As observed in Section 6 B above, and significantly in this case, it is striking that there is a distinct absence of evidence of parasitic, bad-faith exploitation by the Respondent of the Domain Name – for example, by setting up click-though links to mislead or divert surfers and to skim-off income by trading off the reputation established by the Complainant, which would typically have been expected from anyone who was really involved in the abusive registration and misuse of a domain name. There does not even appear to have been so much as a parking page set up by the Respondent. While it is well established that there may be certain circumstances in which the passive holding of a domain name may amount to bad faith, where for example there is evidence that the Complainant’s trademark is well-known, the Respondent has engaged in deliberately misleading contact and has submitted no Response, and there is an absence of any conceivable legitimate use to which the domain name could be put (see e.g. Telstra Corporation Limited v Nuclear Marshmallows, WIPO Case No. D2000-0003), these factors have not been demonstrated in the present dispute.
Consequently, the Panel considers that the evidence is inadequate to show that the Domain Name has been registered and is being used in bad faith.
In these circumstances, therefore, the Panel finds that the Complainant has failed to prove that the requirements of Paragraph 4(a)(iii) of the Policy have been met and the Complaint must fail on this ground.

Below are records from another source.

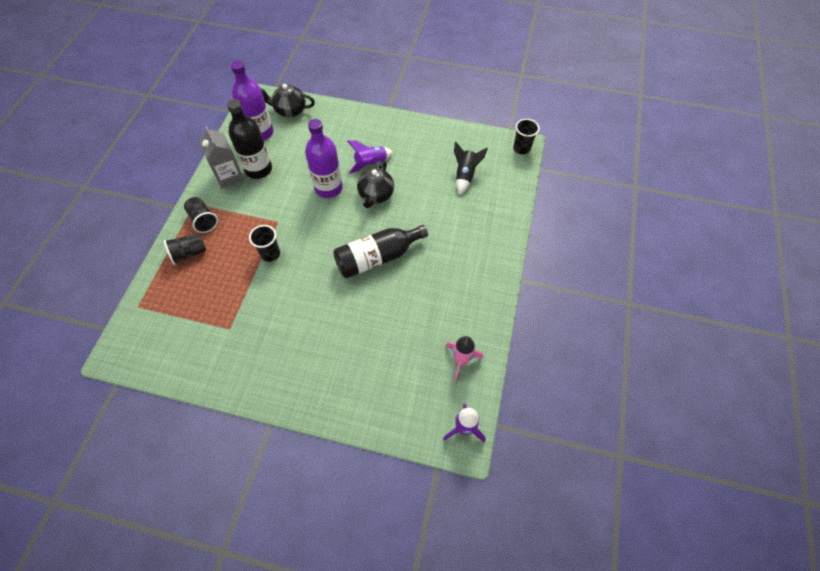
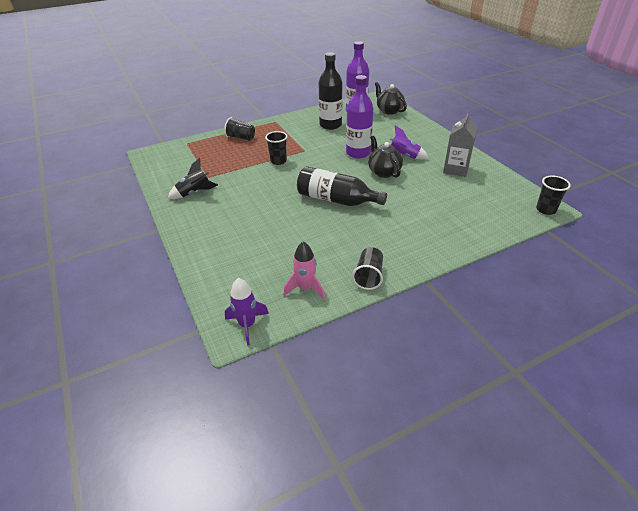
camera: 50 degrees right, 20 degrees down
black cup [184,197,218,233] -> black cup moved to [352,247,383,290]
grey carton [199,126,244,189] -> grey carton moved to [443,113,477,177]
black teapot [357,161,394,208] -> black teapot turned 90 degrees clockwise [368,136,403,178]
black rocket [454,142,488,195] -> black rocket moved to [168,158,218,199]

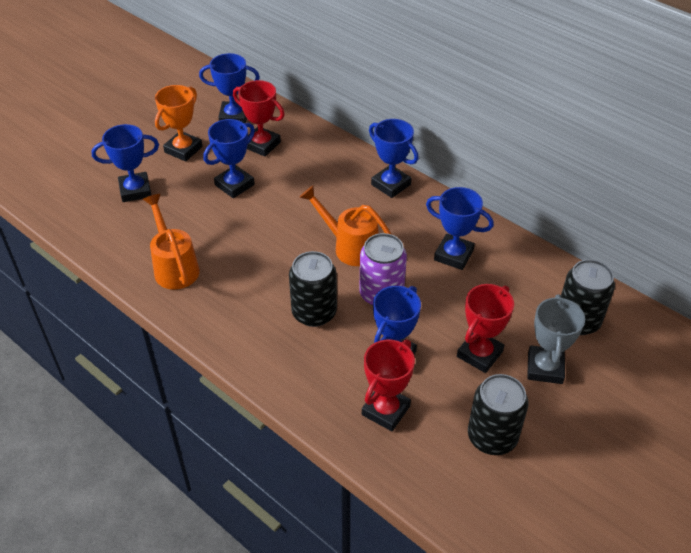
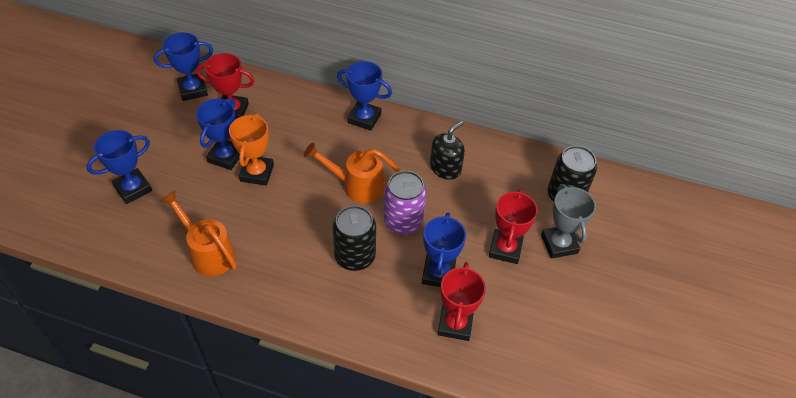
camera: 25 degrees left, 5 degrees up
orange trophy [155,85,203,162] -> orange trophy moved to [229,113,274,185]
blue trophy [426,187,494,270] -> black soap dispenser [430,121,465,180]
black can [468,374,529,455] -> none

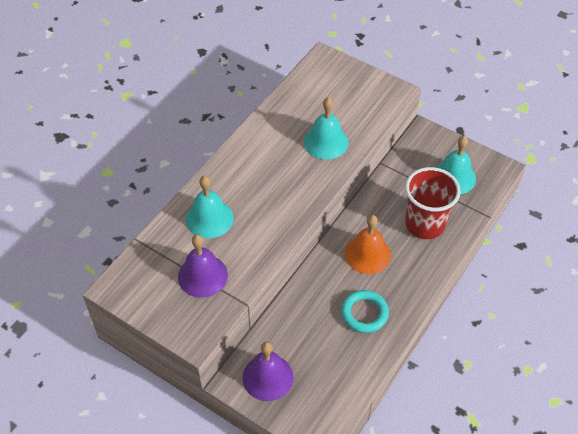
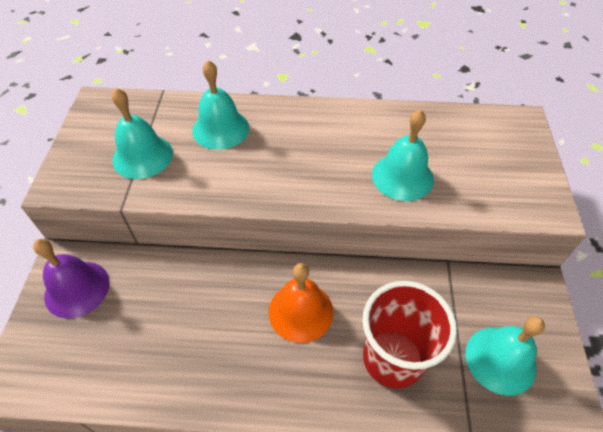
camera: 60 degrees right, 0 degrees up
purple bell [178,234,228,298] -> turquoise bell [112,88,173,179]
turquoise ring [341,290,389,333] -> none

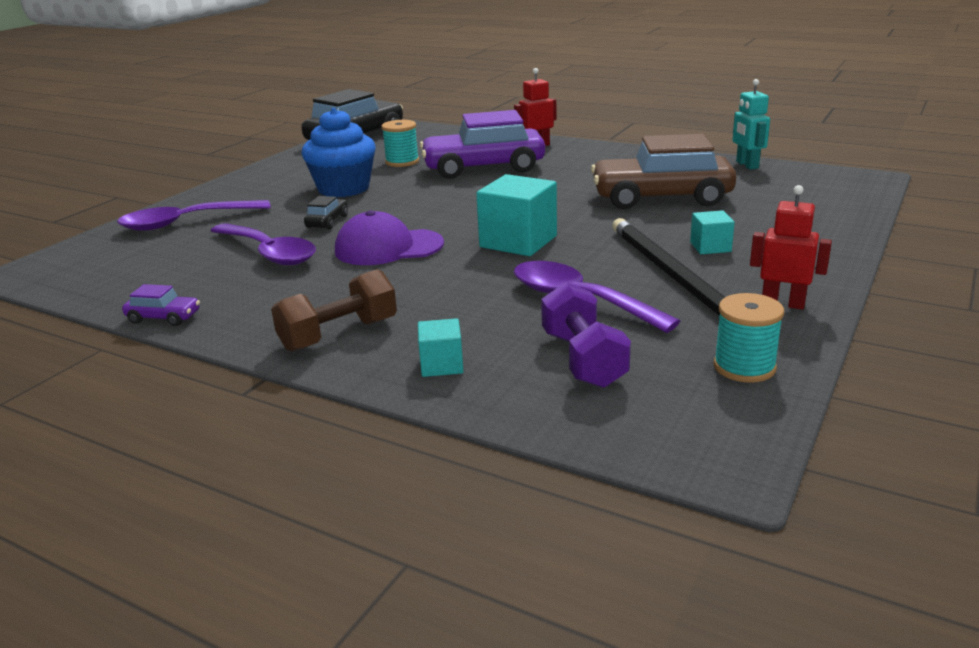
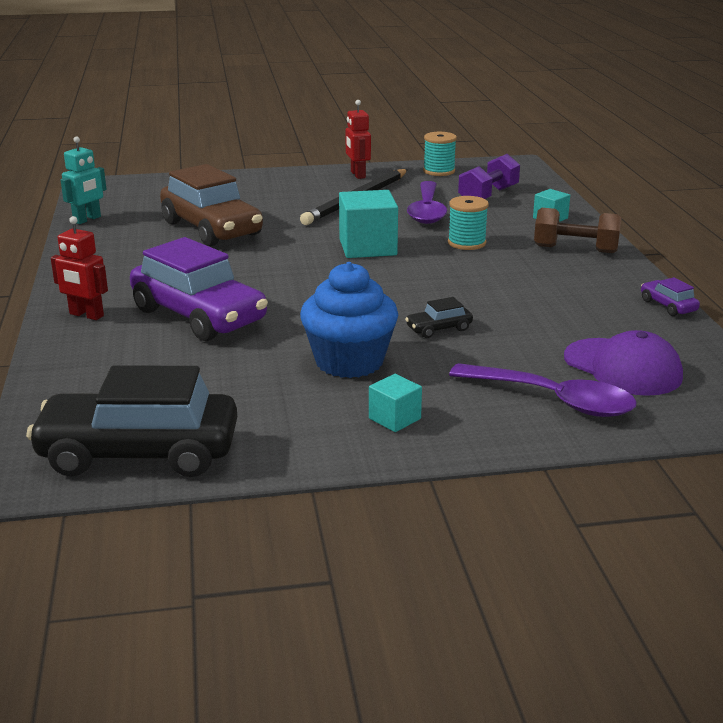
camera: 130 degrees left, 0 degrees up
purple spoon [211,223,316,265] -> none
purple cap [335,210,444,265] -> purple cap moved to [564,330,683,396]
turquoise spool [382,120,419,167] -> turquoise spool moved to [448,196,489,250]
turquoise cube [690,210,735,254] -> turquoise cube moved to [369,374,422,432]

For the foregoing reasons, the Complaint is denied.
Dated: February 7, 2008
1 1. As noted above, the WHOIS record does show that it was most recently updated in October 2007. It may be that the Respondent only acquired its interest at that time – perhaps picking the name up using a drop-catching service or through a purchase from an earlier registrant. However, the update could also simply have reflected a change in name server addresses, and the Respondent might have acquired the Domain Name on a different date altogether. Neither the Complainant nor the Respondent has given any evidence as to the actual date of acquisition of the Domain Name by the Respondent.